# The task
Pick out every line in the records below that contains the string "endBound" and copy each one.

::::::::

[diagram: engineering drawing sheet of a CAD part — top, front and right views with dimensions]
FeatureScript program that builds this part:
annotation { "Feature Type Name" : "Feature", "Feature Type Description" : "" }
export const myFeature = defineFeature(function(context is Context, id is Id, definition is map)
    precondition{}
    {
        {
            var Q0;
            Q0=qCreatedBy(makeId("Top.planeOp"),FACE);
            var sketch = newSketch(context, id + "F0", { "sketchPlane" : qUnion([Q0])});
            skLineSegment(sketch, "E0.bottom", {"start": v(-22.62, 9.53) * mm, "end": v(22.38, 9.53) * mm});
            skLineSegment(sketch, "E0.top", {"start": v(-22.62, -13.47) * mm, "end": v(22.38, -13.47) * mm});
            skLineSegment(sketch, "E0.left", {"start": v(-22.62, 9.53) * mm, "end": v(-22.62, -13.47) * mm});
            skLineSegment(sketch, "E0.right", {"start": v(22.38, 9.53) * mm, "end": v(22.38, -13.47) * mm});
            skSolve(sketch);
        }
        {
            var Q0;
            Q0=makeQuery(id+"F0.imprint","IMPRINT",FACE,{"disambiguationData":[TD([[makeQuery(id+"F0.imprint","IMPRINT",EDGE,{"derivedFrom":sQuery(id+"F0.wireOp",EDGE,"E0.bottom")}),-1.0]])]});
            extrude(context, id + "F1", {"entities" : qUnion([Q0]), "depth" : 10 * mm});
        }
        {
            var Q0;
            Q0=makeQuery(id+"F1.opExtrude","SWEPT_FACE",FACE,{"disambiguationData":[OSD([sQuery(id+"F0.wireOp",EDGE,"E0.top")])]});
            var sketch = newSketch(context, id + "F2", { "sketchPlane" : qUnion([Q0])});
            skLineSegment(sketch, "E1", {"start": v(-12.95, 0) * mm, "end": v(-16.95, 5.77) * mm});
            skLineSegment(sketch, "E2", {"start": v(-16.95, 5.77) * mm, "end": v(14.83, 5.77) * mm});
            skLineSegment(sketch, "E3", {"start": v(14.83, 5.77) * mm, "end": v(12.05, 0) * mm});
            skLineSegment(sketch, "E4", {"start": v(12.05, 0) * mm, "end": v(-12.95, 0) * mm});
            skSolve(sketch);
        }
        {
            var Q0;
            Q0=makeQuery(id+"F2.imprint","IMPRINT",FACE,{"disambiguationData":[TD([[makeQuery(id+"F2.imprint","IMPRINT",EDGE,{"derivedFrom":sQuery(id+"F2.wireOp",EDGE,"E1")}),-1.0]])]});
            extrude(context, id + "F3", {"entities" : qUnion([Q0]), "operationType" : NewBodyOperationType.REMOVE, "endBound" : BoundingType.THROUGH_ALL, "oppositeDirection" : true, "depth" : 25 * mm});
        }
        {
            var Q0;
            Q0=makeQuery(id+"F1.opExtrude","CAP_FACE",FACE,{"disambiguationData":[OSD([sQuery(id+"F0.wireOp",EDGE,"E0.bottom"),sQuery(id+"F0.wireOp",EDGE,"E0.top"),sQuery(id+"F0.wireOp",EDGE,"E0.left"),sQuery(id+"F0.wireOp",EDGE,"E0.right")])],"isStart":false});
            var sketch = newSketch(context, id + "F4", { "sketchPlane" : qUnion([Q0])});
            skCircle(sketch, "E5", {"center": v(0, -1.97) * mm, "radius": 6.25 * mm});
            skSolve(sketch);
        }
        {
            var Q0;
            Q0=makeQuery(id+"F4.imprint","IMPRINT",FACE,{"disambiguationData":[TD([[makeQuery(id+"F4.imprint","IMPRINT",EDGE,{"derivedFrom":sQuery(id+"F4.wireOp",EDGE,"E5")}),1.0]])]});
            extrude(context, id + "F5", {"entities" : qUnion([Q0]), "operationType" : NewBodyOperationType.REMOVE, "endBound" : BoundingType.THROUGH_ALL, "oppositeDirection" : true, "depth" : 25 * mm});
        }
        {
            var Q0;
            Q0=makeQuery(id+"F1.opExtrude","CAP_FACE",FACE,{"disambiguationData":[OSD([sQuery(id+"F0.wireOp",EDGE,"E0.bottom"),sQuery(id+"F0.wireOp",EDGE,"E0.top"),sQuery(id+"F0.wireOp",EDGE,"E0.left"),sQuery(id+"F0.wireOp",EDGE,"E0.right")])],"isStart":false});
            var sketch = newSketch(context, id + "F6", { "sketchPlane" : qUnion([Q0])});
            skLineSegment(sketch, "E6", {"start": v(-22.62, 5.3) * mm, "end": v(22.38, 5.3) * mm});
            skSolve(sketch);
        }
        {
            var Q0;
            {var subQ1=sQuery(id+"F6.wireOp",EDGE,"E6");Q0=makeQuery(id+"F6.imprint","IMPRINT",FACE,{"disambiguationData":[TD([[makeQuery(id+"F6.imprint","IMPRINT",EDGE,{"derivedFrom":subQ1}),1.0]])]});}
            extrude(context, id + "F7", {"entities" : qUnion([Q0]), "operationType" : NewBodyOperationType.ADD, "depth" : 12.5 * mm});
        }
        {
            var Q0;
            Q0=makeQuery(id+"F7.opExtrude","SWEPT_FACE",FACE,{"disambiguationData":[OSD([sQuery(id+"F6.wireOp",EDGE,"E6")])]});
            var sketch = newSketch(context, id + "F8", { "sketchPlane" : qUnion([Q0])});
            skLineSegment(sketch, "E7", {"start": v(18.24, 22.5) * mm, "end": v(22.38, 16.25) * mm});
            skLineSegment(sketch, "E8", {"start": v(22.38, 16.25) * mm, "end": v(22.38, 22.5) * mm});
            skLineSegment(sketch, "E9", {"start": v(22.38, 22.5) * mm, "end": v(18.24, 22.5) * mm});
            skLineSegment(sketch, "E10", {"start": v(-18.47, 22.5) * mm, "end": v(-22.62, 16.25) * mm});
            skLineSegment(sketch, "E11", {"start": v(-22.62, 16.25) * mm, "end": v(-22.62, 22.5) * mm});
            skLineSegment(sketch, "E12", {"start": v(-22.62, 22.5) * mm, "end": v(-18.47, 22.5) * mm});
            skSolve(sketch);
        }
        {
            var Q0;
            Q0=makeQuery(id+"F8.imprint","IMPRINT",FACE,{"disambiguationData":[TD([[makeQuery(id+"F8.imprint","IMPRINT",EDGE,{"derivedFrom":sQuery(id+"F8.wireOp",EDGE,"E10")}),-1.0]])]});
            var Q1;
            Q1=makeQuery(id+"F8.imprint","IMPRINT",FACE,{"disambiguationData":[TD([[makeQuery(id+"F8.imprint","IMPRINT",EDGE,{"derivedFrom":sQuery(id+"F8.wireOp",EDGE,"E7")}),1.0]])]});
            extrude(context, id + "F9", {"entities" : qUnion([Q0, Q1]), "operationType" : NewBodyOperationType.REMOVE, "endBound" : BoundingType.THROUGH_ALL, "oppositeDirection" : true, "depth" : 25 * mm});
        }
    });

::::::::

# Reply
            extrude(context, id + "F3", {"entities" : qUnion([Q0]), "operationType" : NewBodyOperationType.REMOVE, "endBound" : BoundingType.THROUGH_ALL, "oppositeDirection" : true, "depth" : 25 * mm});
            extrude(context, id + "F5", {"entities" : qUnion([Q0]), "operationType" : NewBodyOperationType.REMOVE, "endBound" : BoundingType.THROUGH_ALL, "oppositeDirection" : true, "depth" : 25 * mm});
            extrude(context, id + "F9", {"entities" : qUnion([Q0, Q1]), "operationType" : NewBodyOperationType.REMOVE, "endBound" : BoundingType.THROUGH_ALL, "oppositeDirection" : true, "depth" : 25 * mm});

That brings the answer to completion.